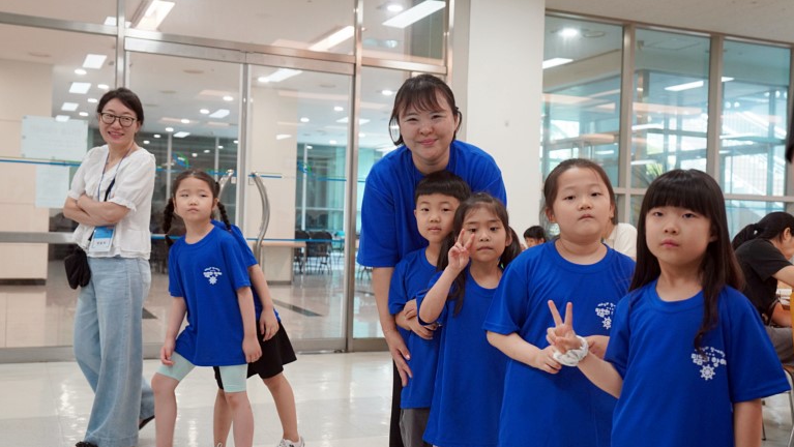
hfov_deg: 47.3
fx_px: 906
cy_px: 227
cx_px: 415
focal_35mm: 43
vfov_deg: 27.7
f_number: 4
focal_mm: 35
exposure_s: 1/160
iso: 1600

YOUR INSTRUCTIONS
Restate it all word for word: every record, no pictures.

WORKED SOLUTION
hfov_deg: 47.3
fx_px: 906
cy_px: 227
cx_px: 415
focal_35mm: 43
vfov_deg: 27.7
f_number: 4
focal_mm: 35
exposure_s: 1/160
iso: 1600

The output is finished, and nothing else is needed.